**What you will do:** Wherever the string "layer" appears in the listing, copy that line.

-----

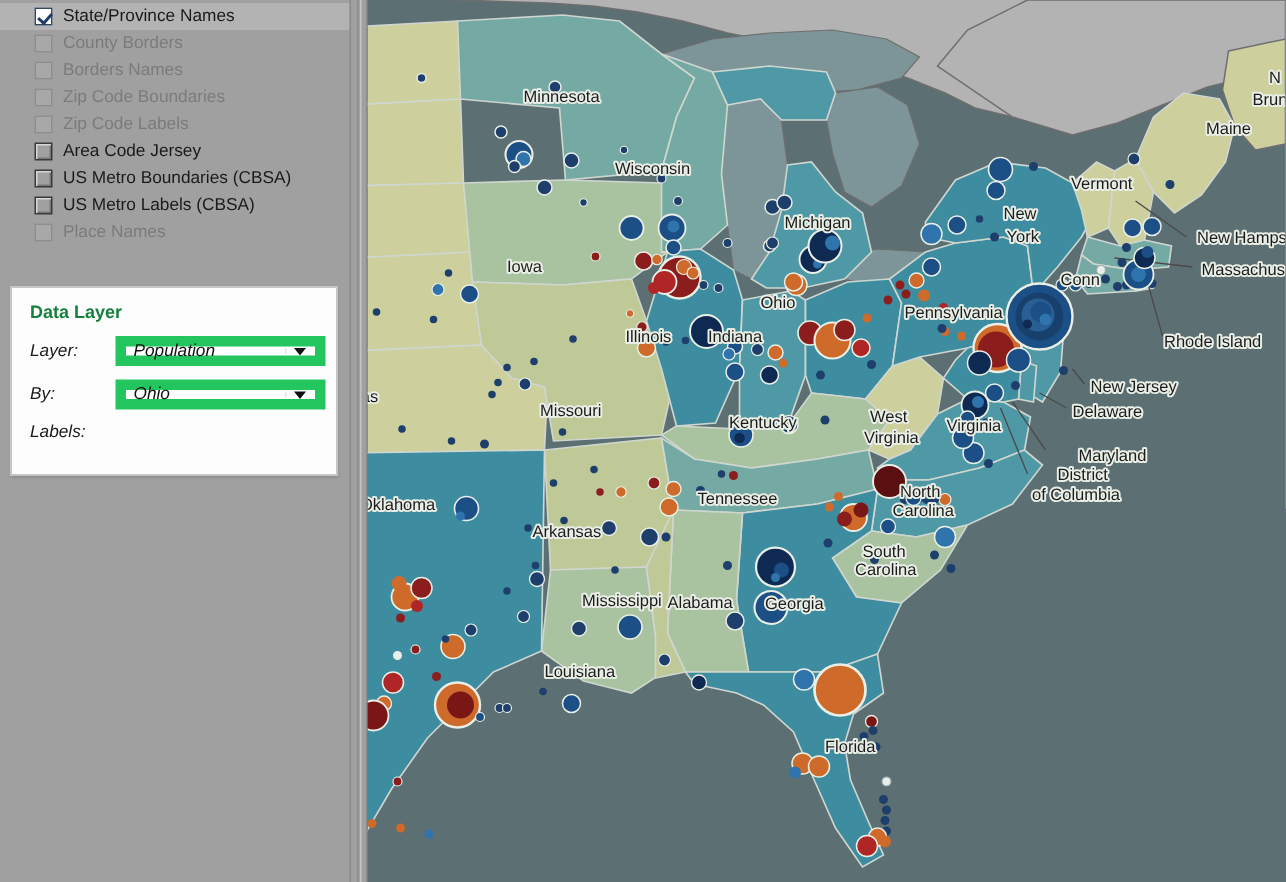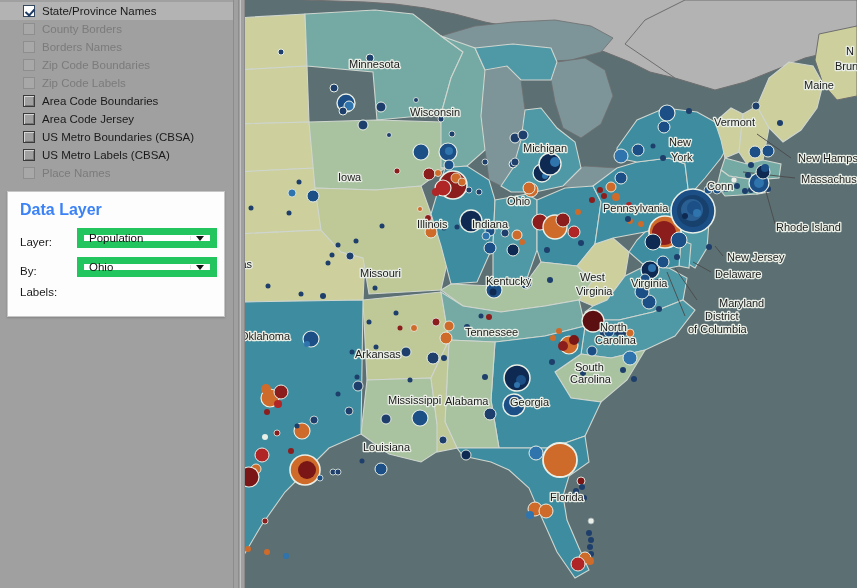--- a/index.html
+++ b/index.html
@@ -193,10 +193,6 @@
         <div class="layer-row">
           <span class="cb disabled"></span>
           <span class="layer-label dim">Zip Code Labels</span>
-        </div>
-        <div class="layer-row">
-          <span class="cb avail"></span>
-          <span class="layer-label">Area Code Boundaries</span>
         </div>
         <div class="layer-row">
           <span class="cb avail"></span>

-----

**Expected answer:**
         <div class="layer-row">
           <span class="layer-label dim">Zip Code Labels</span>
-        <div class="layer-row">
-          <span class="layer-label">Area Code Boundaries</span>
         <div class="layer-row">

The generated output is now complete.